With the proliferation of computing and storage devices, we are now in an information-centric era in which computing is ubiquitous, with computation services migrating from the cloud to the “edge,” allowing algorithms to be processed locally on the device. These architectures enable a number of smart internet-of-things (IoT) applications that perform complex tasks, such as image recognition.

Convolutional neural networks (CNNs) have firmly established themselves as the standard approach for image recognition problems. The most accurate CNNs often involve hundreds of layers and thousands of channels, resulting in increased computation time and memory use. However, “sparse” CNNs, obtained by “pruning” (removing weights that do not signify a model’s performance), have significantly reduced computation costs while maintaining model accuracy. Such networks result in more compact versions that are compatible with edge devices. The advantages, however, come at a cost: sparse techniques limit weight reusability and result in irregular data structures, making them inefficient for real-world settings.
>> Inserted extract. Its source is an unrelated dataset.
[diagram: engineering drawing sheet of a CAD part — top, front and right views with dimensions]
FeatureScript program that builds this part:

Addressing this issue, Prof. Masato Motomura and Prof. Kota Ando from Tokyo Institute of Technology (Tokyo Tech), Japan, along with their colleagues, have now proposed a novel 40 nm sparse CNN chip that achieves both high accuracy and efficiency, using a Cartesian-product MAC (multiply and accumulate) array (Figures 1 and 2), and “pipelined activation aligners” that spatially shift “activations” (the set of input/output values or, equivalently, the input/output vector of a layer) onto regular Cartesian MAC array.
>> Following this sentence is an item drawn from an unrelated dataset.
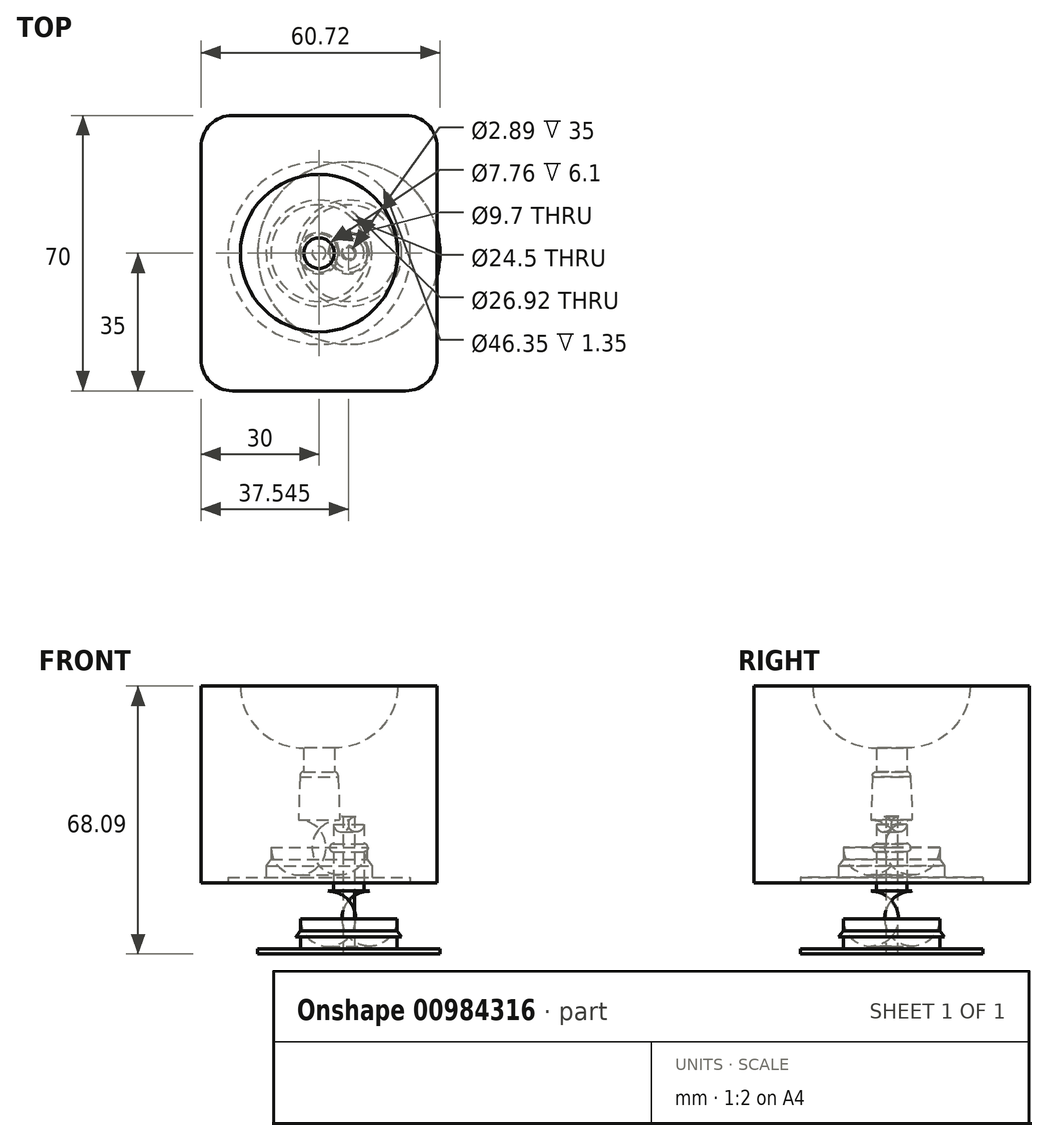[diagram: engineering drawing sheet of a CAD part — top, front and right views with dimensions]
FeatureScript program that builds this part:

Researchers from Tokyo Tech proposed a novel CNN architecture using Cartesian product MAC (multiply and accumulate) array in the convolutional layer.
“Regular and dense computations on a parallel computational array are more efficient than irregular or sparse ones. With our novel architecture employing MAC array and activation aligners, we were able to achieve dense computing of sparse convolution,” says Prof. Ando, the principal researcher, explaining the significance of the study. He adds, “Moreover, zero weights could be eliminated from both storage and computation, resulting in better resource utilization.” The findings will be presented at the 33rd Annual Hot Chips Symposium.outer

One important aspect of the proposed mechanism is its “tunable sparsity.” Although sparsity can reduce computing complexity and thus increase efficiency, the level of sparsity has an influence on prediction accuracy. Therefore, adjusting the sparsity to the desired accuracy and efficiency helps unravel the accuracy-sparsity relationship. In order to obtain highly efficient “sparse and quantized” models, researchers applied “gradual pruning” and “dynamic quantization” (DQ) approaches on CNN models trained on standard image datasets, such as CIFAR100 and ImageNet. Gradual pruning involved pruning in incremental steps by dropping the smallest weight in each channel (Figure 3), while DQ helped quantize the weights of neural networks to low bit-length numbers, with the activations being quantized during inference. On testing the pruned and quantized model on a prototype CNN chip, researchers measured 5.30 dense TOPS/W (tera operations per second per watt—a metric for assessing performance efficiency), which is equivalent to 26.5 sparse TOPS/W of the base model.